> **Exercise requirements**:
Restate, word for word and with no pictures, the stretch of lines in the data below that begins at the line with "text: 7 -> 8" and ends at the line with "font-size: 13px ->", inclusive.

> **Data excerpts**:
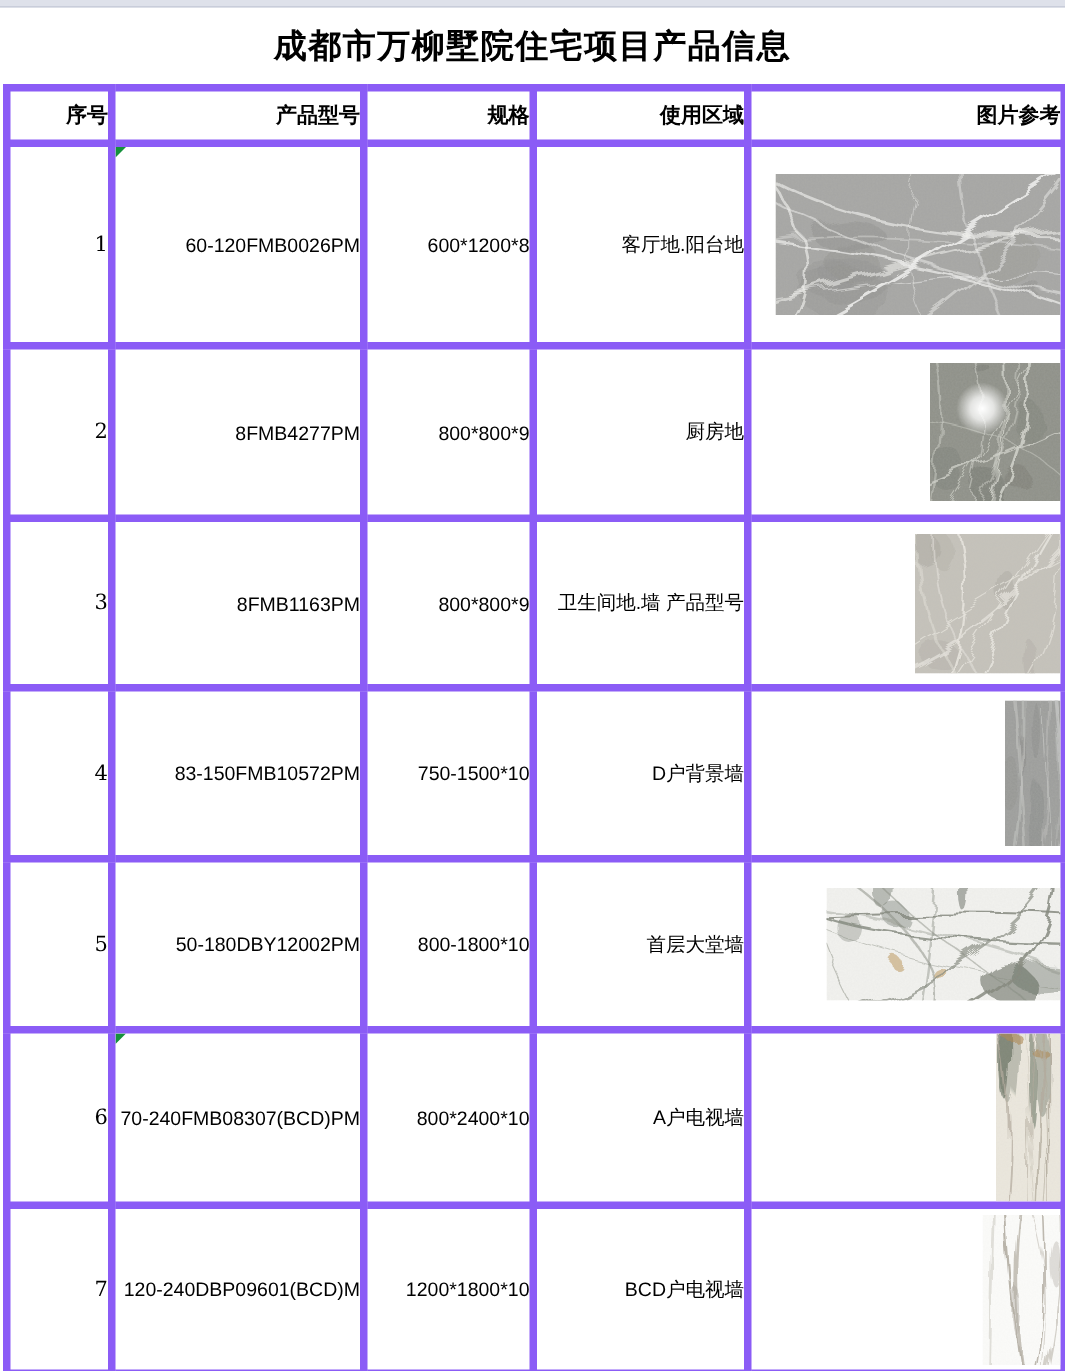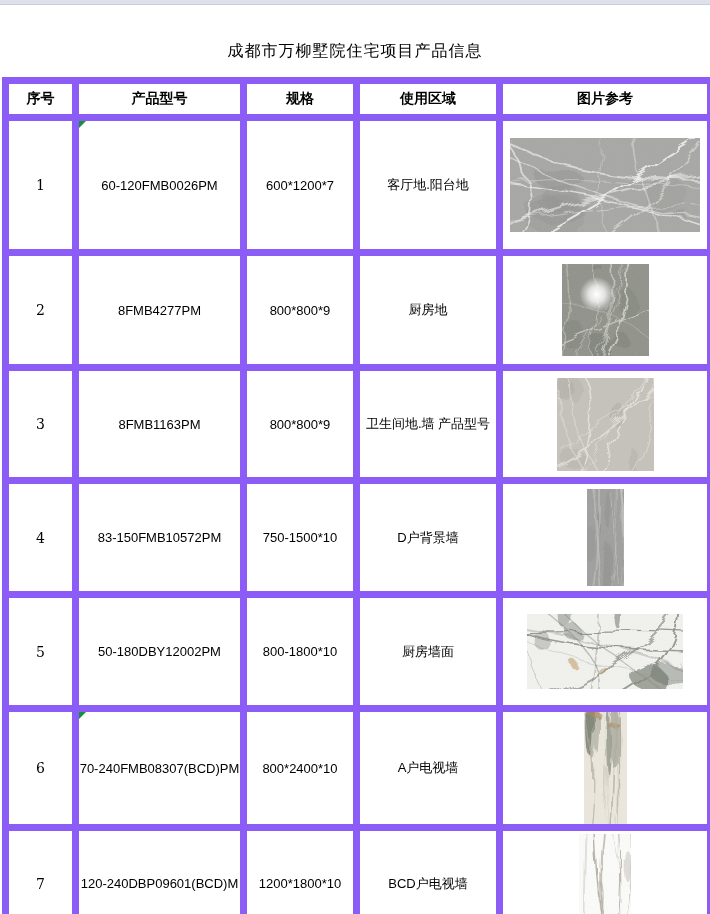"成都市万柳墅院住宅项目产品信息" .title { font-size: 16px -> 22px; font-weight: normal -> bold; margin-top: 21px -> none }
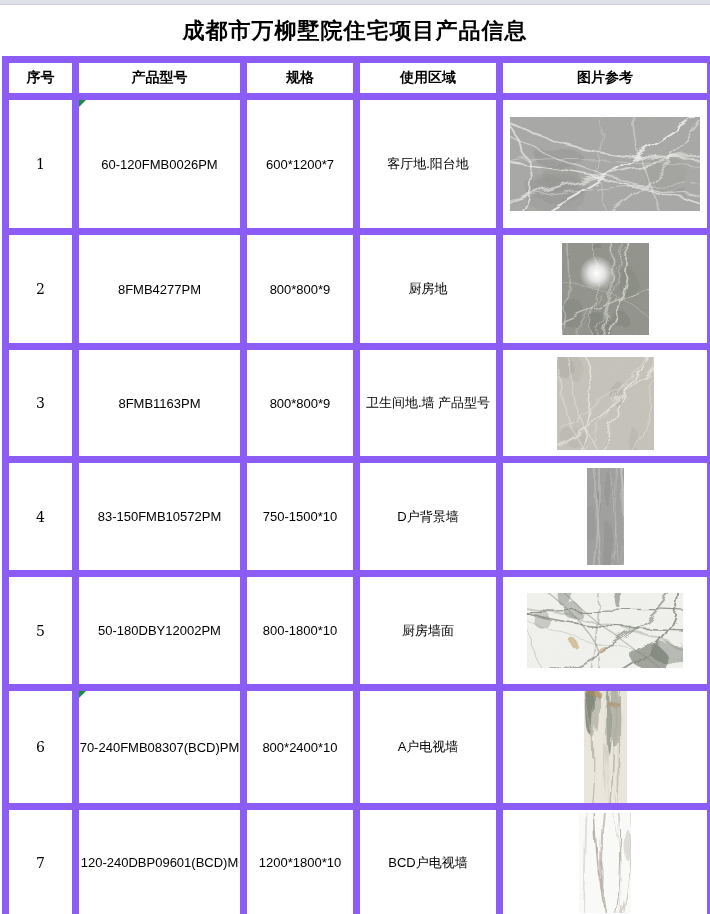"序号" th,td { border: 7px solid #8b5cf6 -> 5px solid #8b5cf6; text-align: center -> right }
--
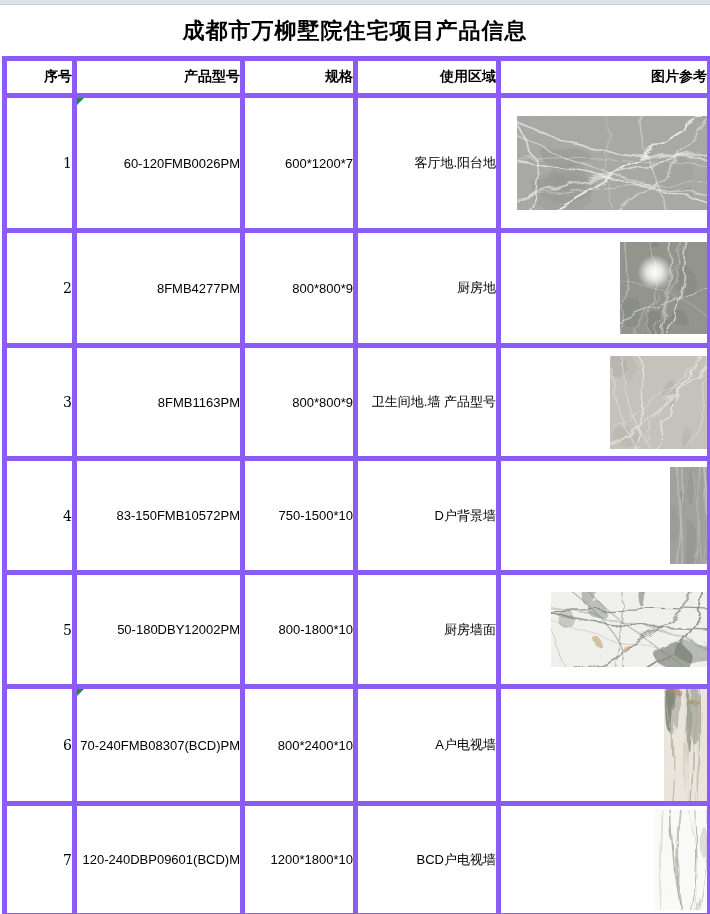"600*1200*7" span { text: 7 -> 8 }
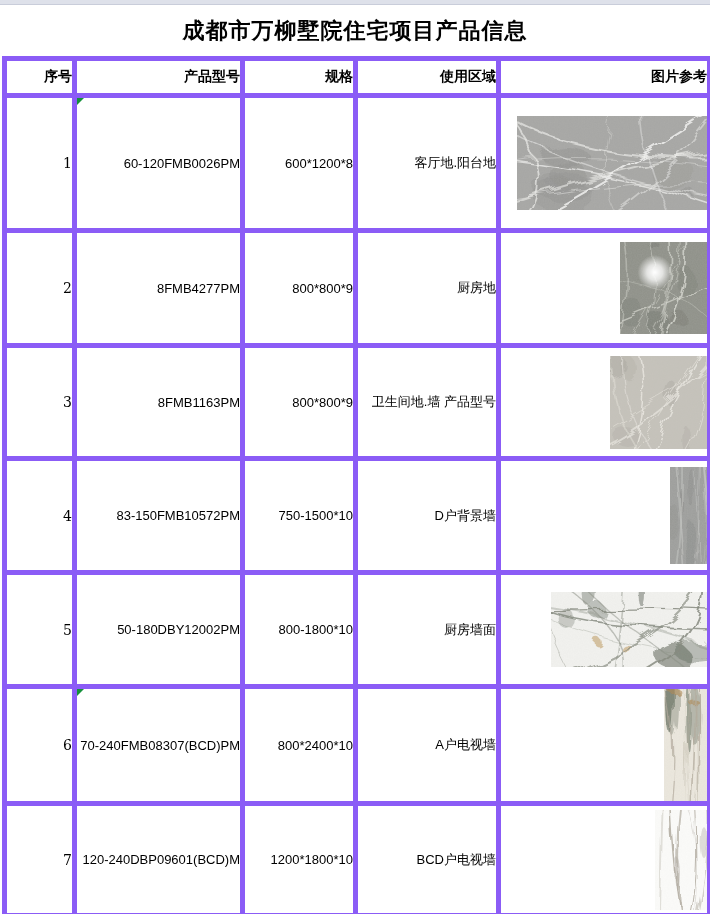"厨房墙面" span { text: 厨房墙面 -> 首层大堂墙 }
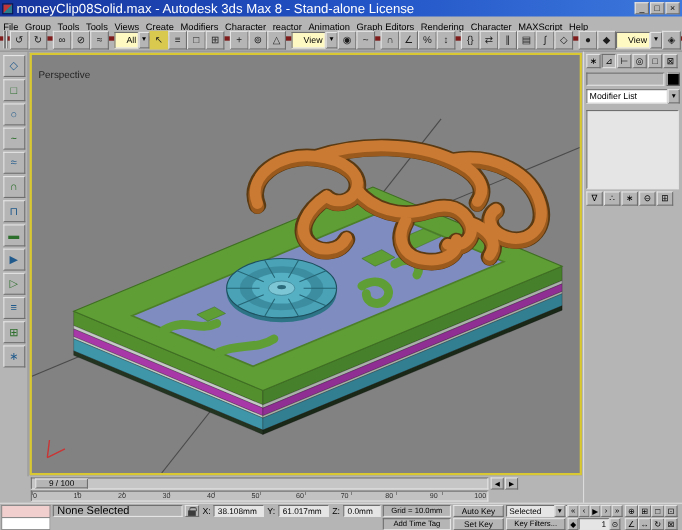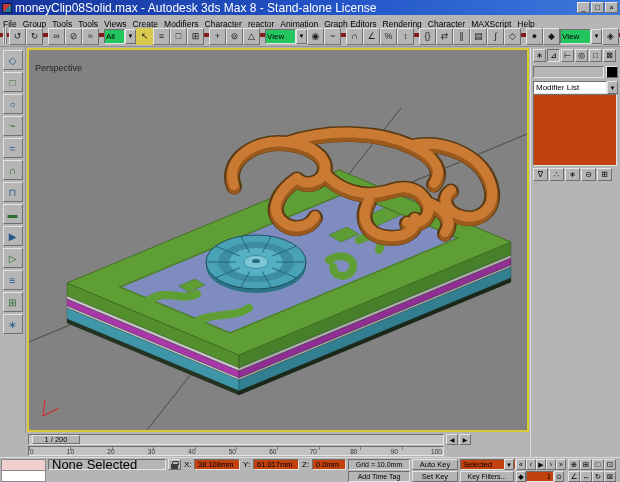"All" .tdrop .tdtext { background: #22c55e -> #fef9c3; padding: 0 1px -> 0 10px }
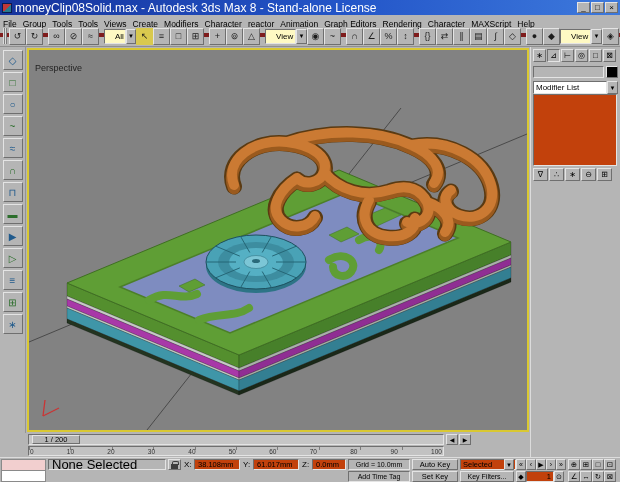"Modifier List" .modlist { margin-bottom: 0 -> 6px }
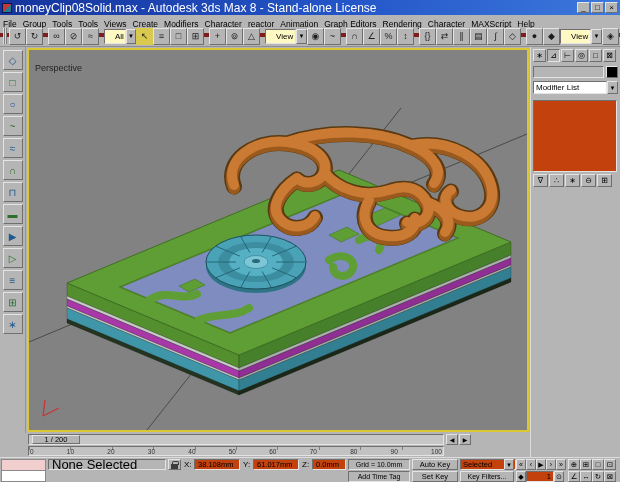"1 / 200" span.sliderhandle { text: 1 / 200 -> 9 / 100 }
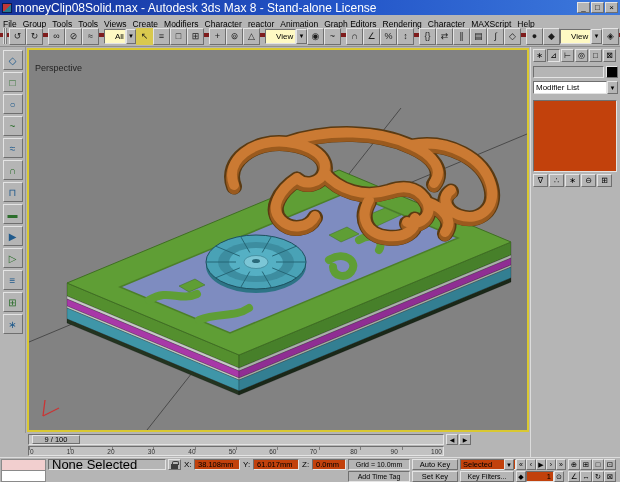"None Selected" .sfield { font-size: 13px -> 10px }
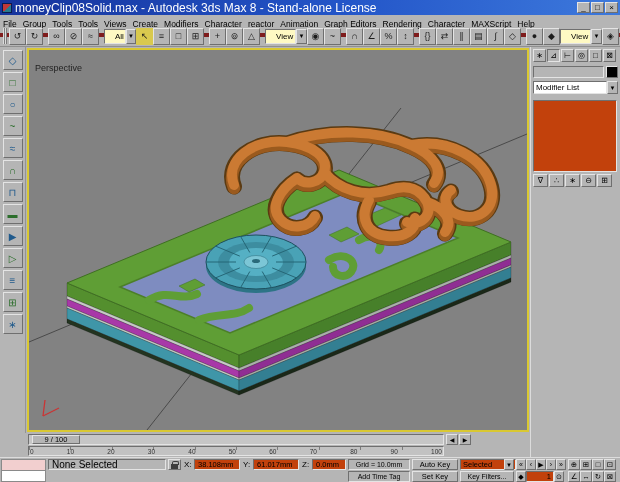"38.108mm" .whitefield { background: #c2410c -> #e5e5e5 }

> **Result of this task**:
"600*1200*7" span { text: 7 -> 8 }
"厨房墙面" span { text: 厨房墙面 -> 首层大堂墙 }
"All" .tdrop .tdtext { background: #22c55e -> #fef9c3; padding: 0 1px -> 0 10px }
"Modifier List" .modlist { margin-bottom: 0 -> 6px }
"1 / 200" span.sliderhandle { text: 1 / 200 -> 9 / 100 }
"None Selected" .sfield { font-size: 13px -> 10px }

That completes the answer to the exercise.